What you should do:
Since the listing below shows pictures, leave them out and write out exactly the lines from the line with "We use cookies" to the line with "spelling and decoding abilities. These", both included, and no others.

::::::::::

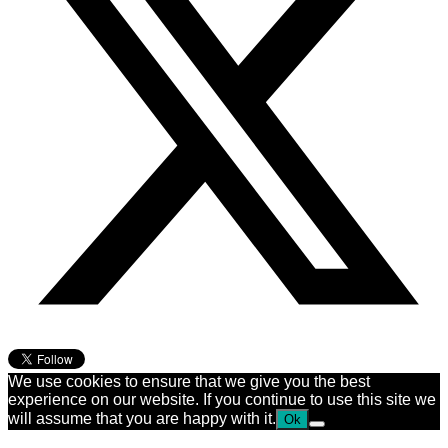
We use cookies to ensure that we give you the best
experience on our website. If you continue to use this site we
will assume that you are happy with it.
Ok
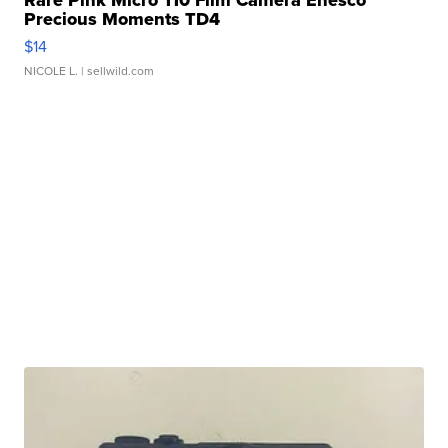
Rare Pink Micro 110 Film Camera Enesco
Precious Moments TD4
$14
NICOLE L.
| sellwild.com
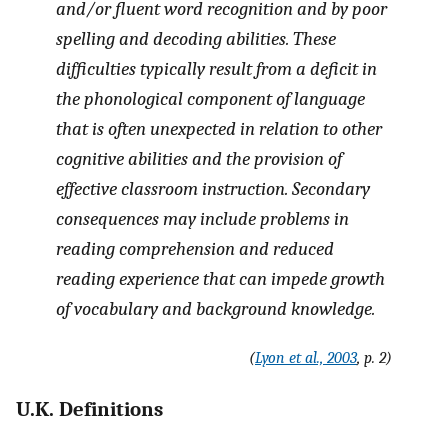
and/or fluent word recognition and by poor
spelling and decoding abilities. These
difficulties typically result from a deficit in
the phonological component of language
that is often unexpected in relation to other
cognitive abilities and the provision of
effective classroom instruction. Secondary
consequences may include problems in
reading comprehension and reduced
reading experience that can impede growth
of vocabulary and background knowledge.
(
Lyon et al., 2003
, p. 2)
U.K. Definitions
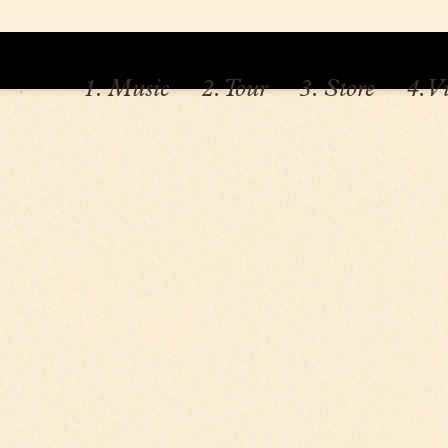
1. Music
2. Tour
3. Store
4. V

::::::::::

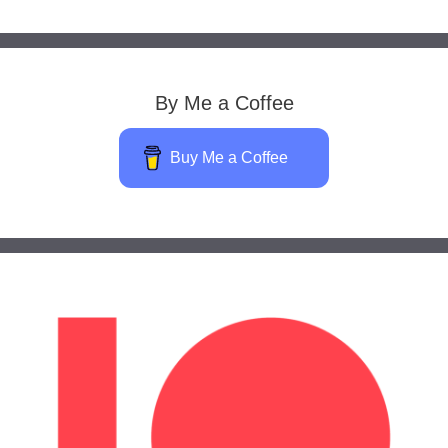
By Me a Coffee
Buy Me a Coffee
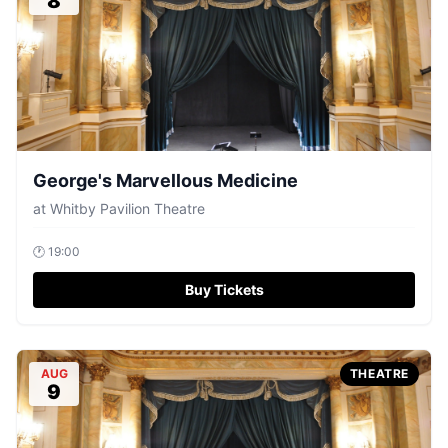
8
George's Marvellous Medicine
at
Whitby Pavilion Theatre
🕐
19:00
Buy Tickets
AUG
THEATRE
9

::::::::::

Problem solution:
We use cookies to ensure that we give you the best
experience on our website. If you continue to use this site we
will assume that you are happy with it.
Ok
Rare Pink Micro 110 Film Camera Enesco
Precious Moments TD4
$14
NICOLE L.
| sellwild.com
and/or fluent word recognition and by poor
spelling and decoding abilities. These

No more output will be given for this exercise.